Tatsächlich sorgte zuletzt der Fall des früheren Bundestagsabgeordneten Jörg Tauss, der im Mai vom Landgericht Karlsruhe wegen Besitz und Verbreitung von Kinderpornografie verurteilt worden war, für Aufsehen. Der Ausschuss hatte zuvor die Immunität des Abgeordneten aufgehoben und damit Ermittlungen der Staatsanwaltschaft zugelassen.
Später warf der Anwalt des Angeklagten dem Gremium vor, gegen den Grundsatz der Geheimhaltung verstoßen und an einer "medialen Inszenierung" der Untersuchungen mitgewirkt zu haben.
Eine Anschuldigung, die der Ausschussvorsitzende zurückweist: Der Grundsatz, nach dem die Beratungen über die Zustimmung zu staatsanwaltlichen Ermittlungen streng vertraulich abzulaufen haben, sei stets gewahrt geblieben. "Im Fall Tauss haben wir sogar dessen Namen und Fraktionszugehörigkeit im Ausschuss zunächst verschwiegen." Zudem seien die Mitglieder gebeten worden, bis zum Beginn der Durchsuchungen den Sitzungssaal nicht zu verlassen und ihre Handys abzuschalten.
Ebenso wie die Immunitätsverfahren gehört auch die Überprüfung von Abgeordneten auf eine Stasi-Mitarbeit zu den heikleren Aufgaben des Ausschusses, die seine Mitglieder zu besonderer Diskretion verpflichtet. Hierbei geht es darum, Abgeordnete - entweder auf eigenen Antrag hin oder bei entsprechenden Anhaltspunkten auch gegen ihren Willen - auf eine Mitarbeit oder politische Verantwortung für den Staatssicherheitsdienst der ehemaligen DDR zu überprüfen.

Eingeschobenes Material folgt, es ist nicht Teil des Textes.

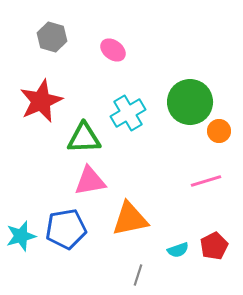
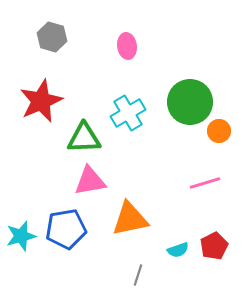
pink ellipse: moved 14 px right, 4 px up; rotated 45 degrees clockwise
pink line: moved 1 px left, 2 px down
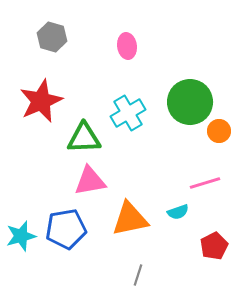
cyan semicircle: moved 38 px up
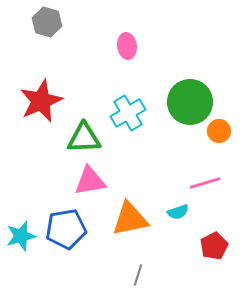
gray hexagon: moved 5 px left, 15 px up
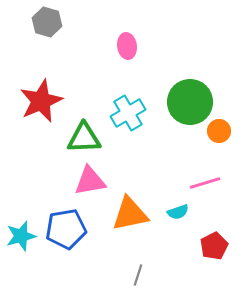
orange triangle: moved 5 px up
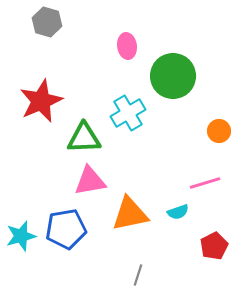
green circle: moved 17 px left, 26 px up
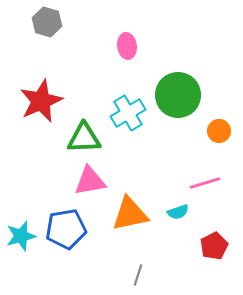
green circle: moved 5 px right, 19 px down
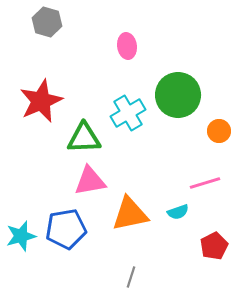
gray line: moved 7 px left, 2 px down
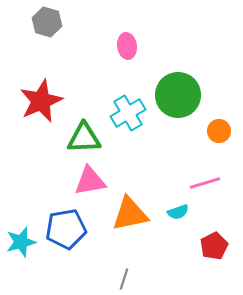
cyan star: moved 6 px down
gray line: moved 7 px left, 2 px down
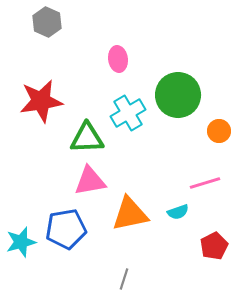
gray hexagon: rotated 8 degrees clockwise
pink ellipse: moved 9 px left, 13 px down
red star: rotated 15 degrees clockwise
green triangle: moved 3 px right
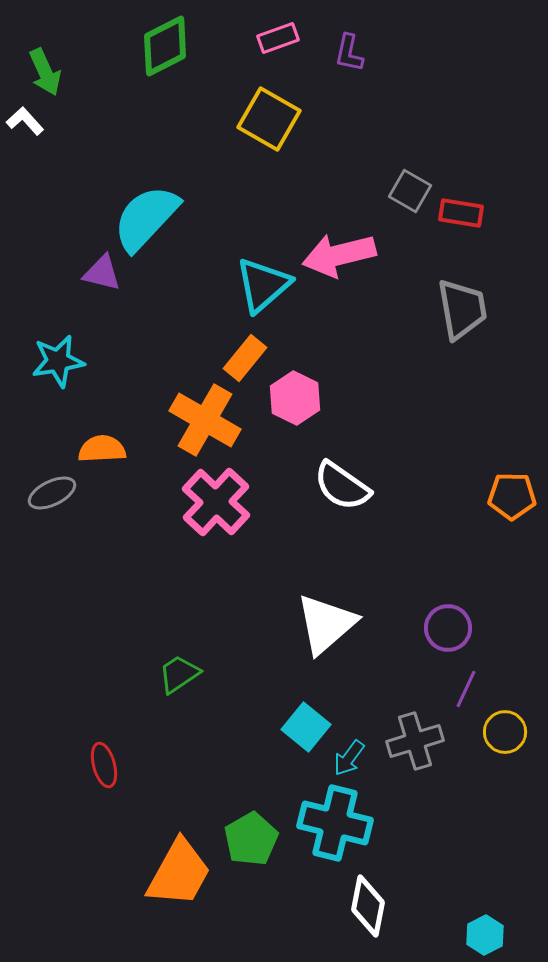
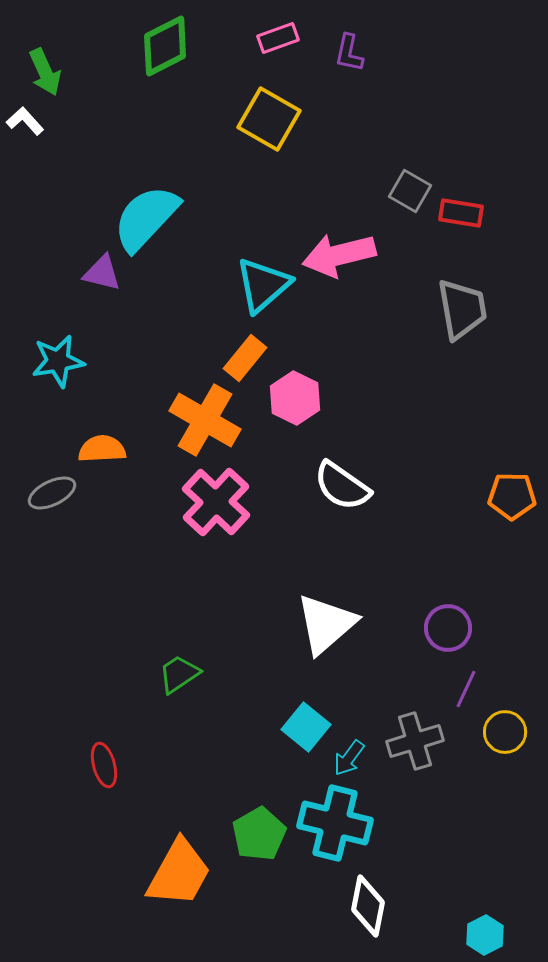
green pentagon: moved 8 px right, 5 px up
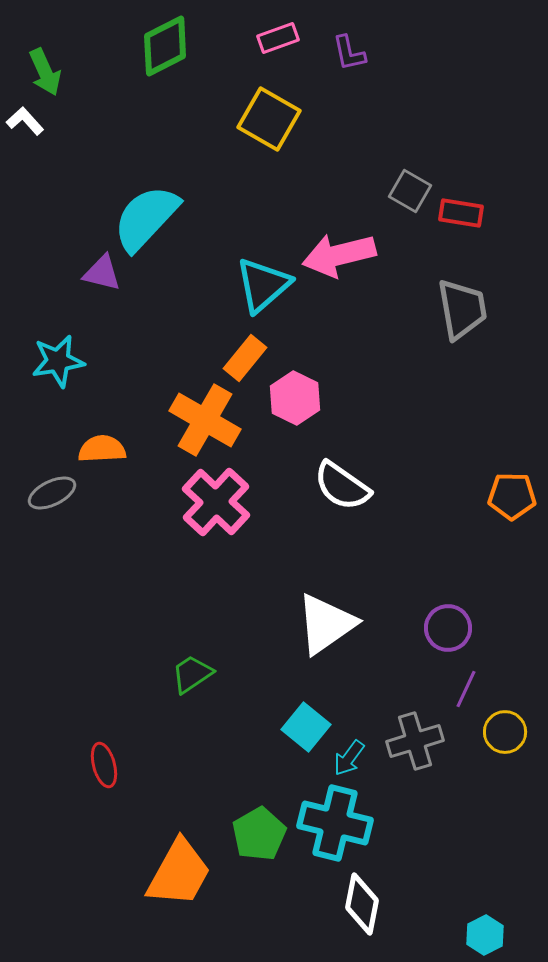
purple L-shape: rotated 24 degrees counterclockwise
white triangle: rotated 6 degrees clockwise
green trapezoid: moved 13 px right
white diamond: moved 6 px left, 2 px up
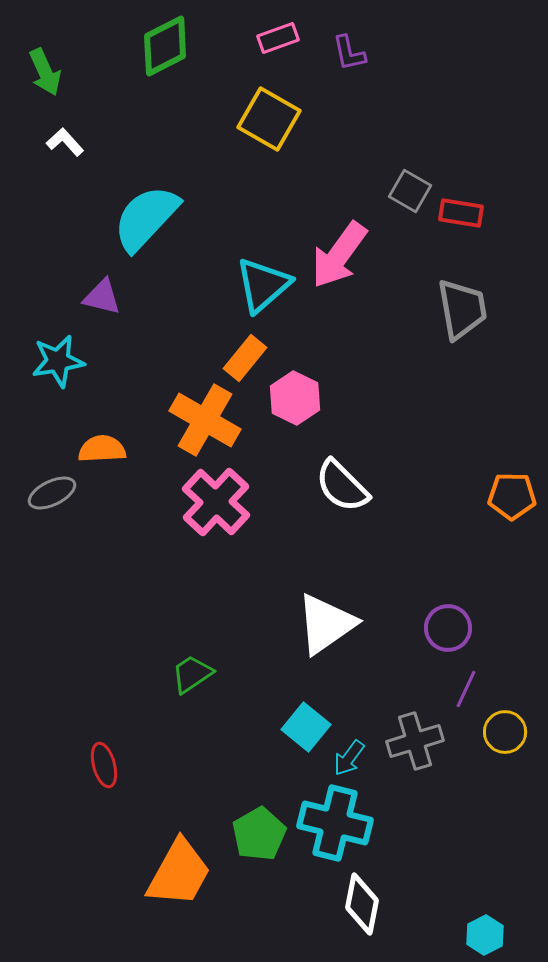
white L-shape: moved 40 px right, 21 px down
pink arrow: rotated 40 degrees counterclockwise
purple triangle: moved 24 px down
white semicircle: rotated 10 degrees clockwise
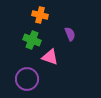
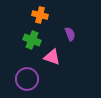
pink triangle: moved 2 px right
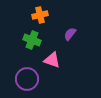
orange cross: rotated 28 degrees counterclockwise
purple semicircle: rotated 120 degrees counterclockwise
pink triangle: moved 3 px down
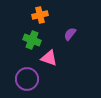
pink triangle: moved 3 px left, 2 px up
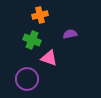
purple semicircle: rotated 40 degrees clockwise
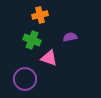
purple semicircle: moved 3 px down
purple circle: moved 2 px left
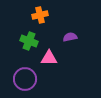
green cross: moved 3 px left, 1 px down
pink triangle: rotated 18 degrees counterclockwise
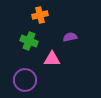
pink triangle: moved 3 px right, 1 px down
purple circle: moved 1 px down
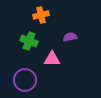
orange cross: moved 1 px right
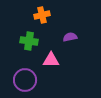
orange cross: moved 1 px right
green cross: rotated 12 degrees counterclockwise
pink triangle: moved 1 px left, 1 px down
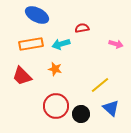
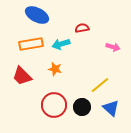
pink arrow: moved 3 px left, 3 px down
red circle: moved 2 px left, 1 px up
black circle: moved 1 px right, 7 px up
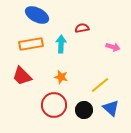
cyan arrow: rotated 108 degrees clockwise
orange star: moved 6 px right, 8 px down
black circle: moved 2 px right, 3 px down
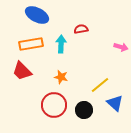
red semicircle: moved 1 px left, 1 px down
pink arrow: moved 8 px right
red trapezoid: moved 5 px up
blue triangle: moved 4 px right, 5 px up
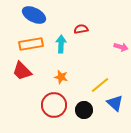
blue ellipse: moved 3 px left
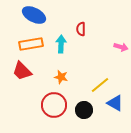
red semicircle: rotated 80 degrees counterclockwise
blue triangle: rotated 12 degrees counterclockwise
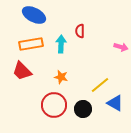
red semicircle: moved 1 px left, 2 px down
black circle: moved 1 px left, 1 px up
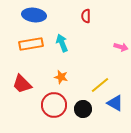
blue ellipse: rotated 20 degrees counterclockwise
red semicircle: moved 6 px right, 15 px up
cyan arrow: moved 1 px right, 1 px up; rotated 24 degrees counterclockwise
red trapezoid: moved 13 px down
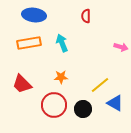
orange rectangle: moved 2 px left, 1 px up
orange star: rotated 16 degrees counterclockwise
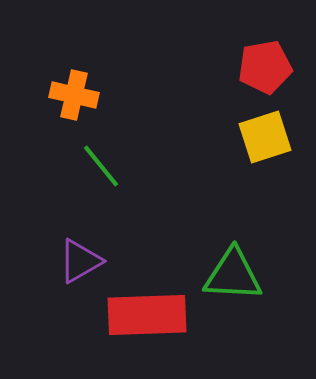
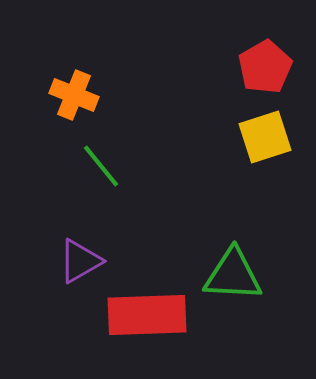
red pentagon: rotated 20 degrees counterclockwise
orange cross: rotated 9 degrees clockwise
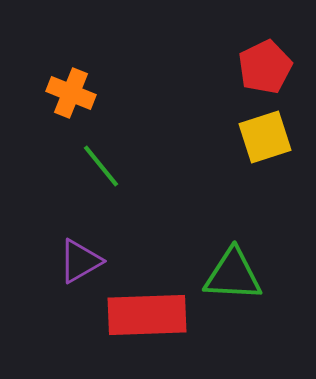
red pentagon: rotated 4 degrees clockwise
orange cross: moved 3 px left, 2 px up
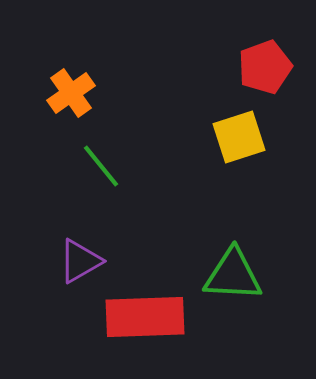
red pentagon: rotated 6 degrees clockwise
orange cross: rotated 33 degrees clockwise
yellow square: moved 26 px left
red rectangle: moved 2 px left, 2 px down
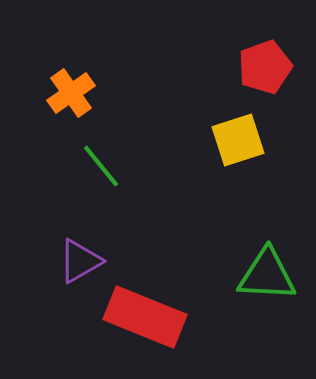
yellow square: moved 1 px left, 3 px down
green triangle: moved 34 px right
red rectangle: rotated 24 degrees clockwise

Verständlich, dass die Sitzungen des 1. Ausschusses deshalb unter Ausschluss der Öffentlichkeit stattfinden. "Angesichts des teilweise brisanten Materials geht das gar nicht anders", erklärt Strobl.
Dass aber der Ausschuss insgesamt den Ruf hat, im Verborgenen zu arbeiten, kann Strobl nicht ganz verstehen. "Sicher, man nennt uns manchmal die Dunkelkammer des Bundestages", scherzt er. Doch diesen Titel trage das Gremium zu Unrecht.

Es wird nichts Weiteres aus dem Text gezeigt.